Copy all of the records below word for word, leaving out the pictures.

━━━━━ Recorded information

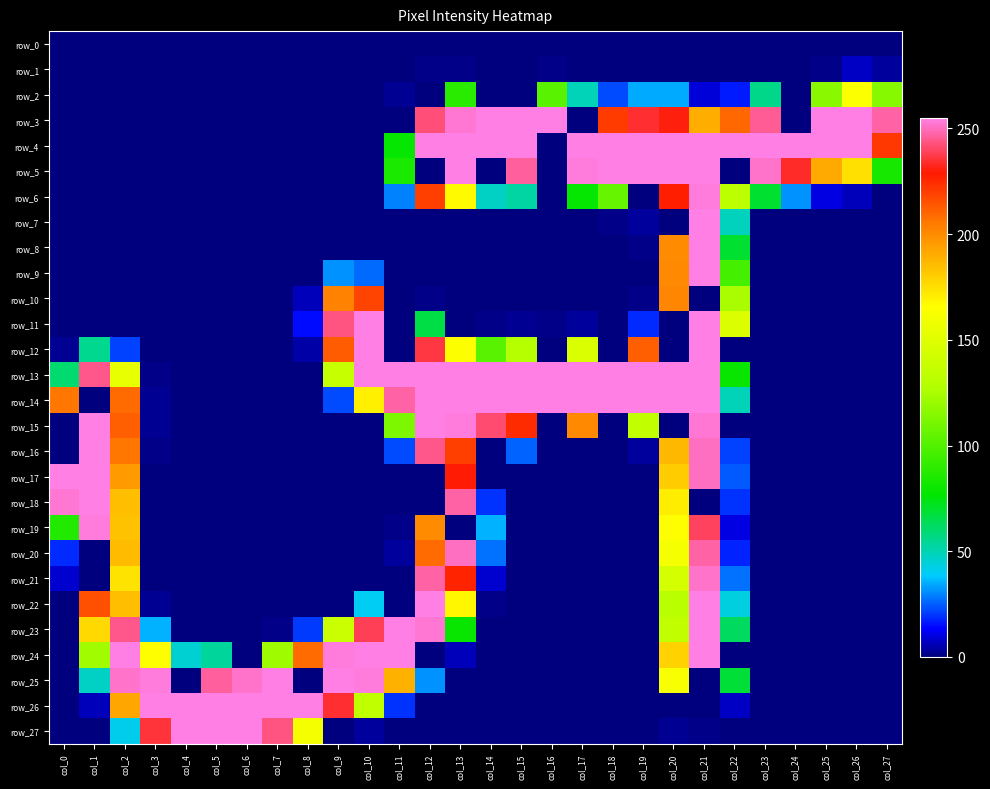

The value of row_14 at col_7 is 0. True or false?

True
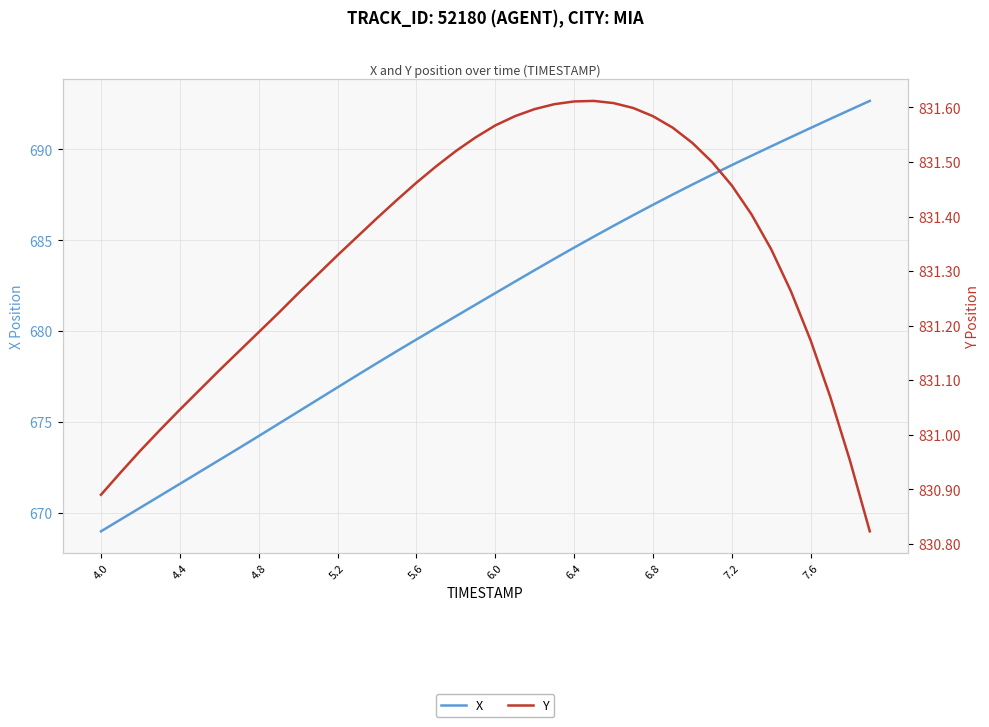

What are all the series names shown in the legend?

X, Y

━━━━━━━━━━

> [Your solution]
The value of row_14 at col_7 is 0. True or false?

True

What are all the series names shown in the legend?

X, Y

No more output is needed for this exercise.